Lehmann Maupin would like to announce an exhibition of new work by artist Jennifer Steinkamp. This will be Steinkamp's second exhibition at Lehmann Maupin.
Jennifer Steinkamp is known for her projected installations utilizing 3-Dimensional computer animation. The Los Angeles-based artist employs this new media to explore ideas about perception and space. Her works interact between the actual space and illusionistic space resulting in environments where the lines between viewer and object blur. Steinkamp's recent, hyper-animated representations of trees and flowers fill the gallery's walls, dissolving the architecture and creating an imaginary space.
Steinkamp was inspired by the Grimm fairy tale of Rapunzel whose mother became addicted to the rampion flower.

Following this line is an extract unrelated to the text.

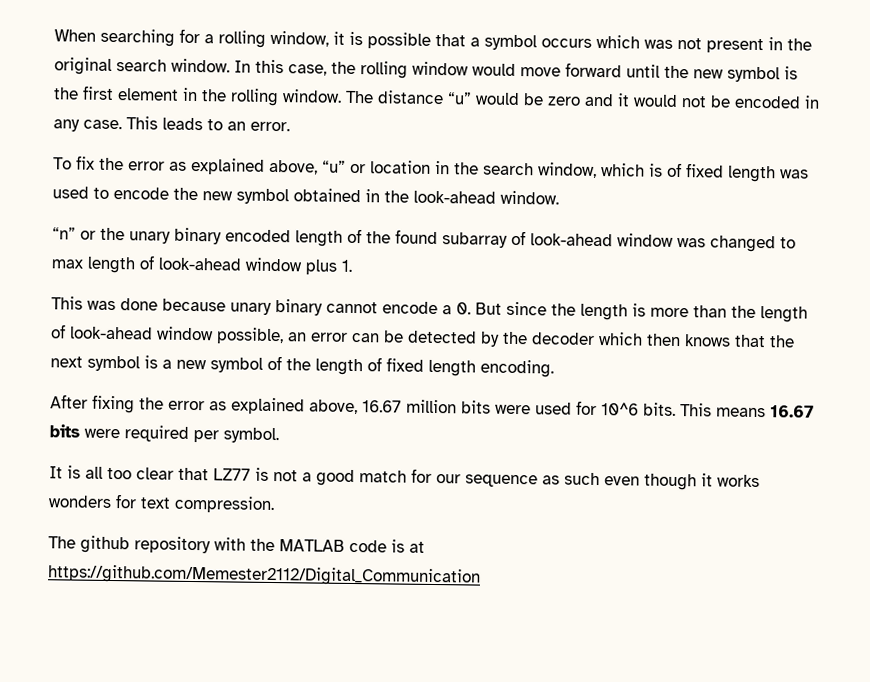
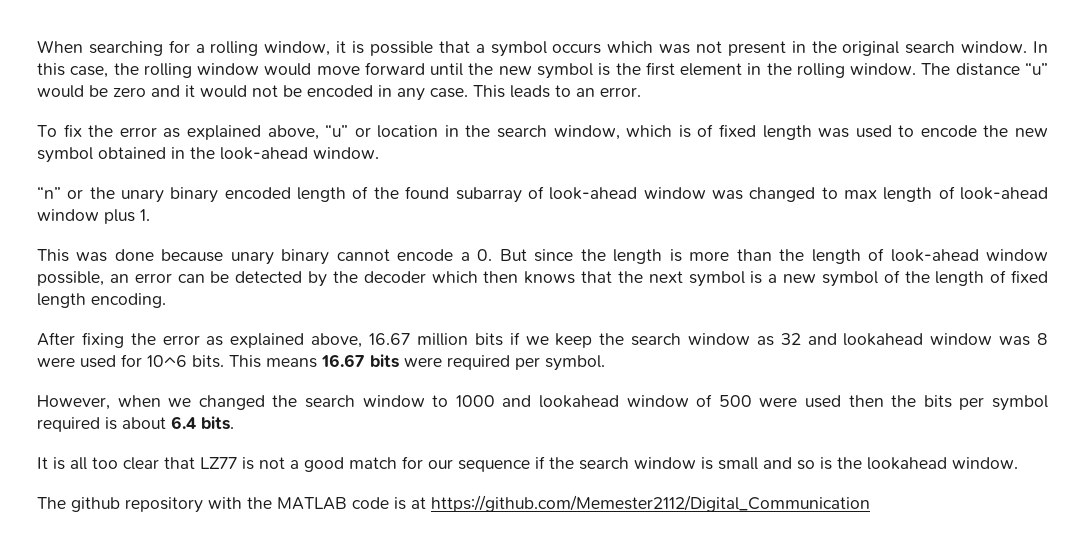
(491, 407) none -> [509,332,1048,348] if we keep the search window as 32 and lookahead window was 8
(279, 435) none -> [37,394,1049,411] [37,416,234,432] // However, when we changed the search window to 1000 and lookahead window of 500 were used then the bits per symbol required is about 6.4 bits.
[542,472,760,491] [48,494,275,514] as such even though it works wonders for text compression. -> [535,456,1018,470] if the search window is small and so is the lookahead window.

Rapunzel's mother longed for the beautiful flower that grew in the garden of a witch. After being caught trying to steal the flower, she was forced to give up her daughter to the witch. The installation at Lehmann Maupin consists of gently swaying vines projected on the walls of the gallery with flowers dancing at the floor. The playful movement of the vines and flowers in the gallery is seemingly natural, yet tension is created between the physical space of the gallery and the invented landscape. Here, Jennifer Steinkamp has created an enchanted garden within the gallery that evokes the witch's garden.
Jennifer Steinkamp studied at CalArts and ArtCenter in Los Angeles, and has had solo exhibitions at The Museum of Contemporary Art, North Miami, and Henry Art Gallery, Seattle, Washington, among others. Her group shows include the 8th Annual Istanbul Biennial and participation in shows at the San Jose Museum of Art and the Seoul Museum of Art. In 2004, she collaborated with director Bill Friedken, creating sets for the opera Tannhäuser at the Dorothy Chandler Pavilion, Los Angeles and Lincoln Center, New York. Her work will also be included in the upcoming show Visual Music at the Hirshhorn Museum and Sculpture Garden, Washington D.C., the Museum of Contemporary Art, Los Angeles, the Kemper Museum of Art and a traveling retrospective of her work opens at the San Jose Museum of Contemporary Art in 2006.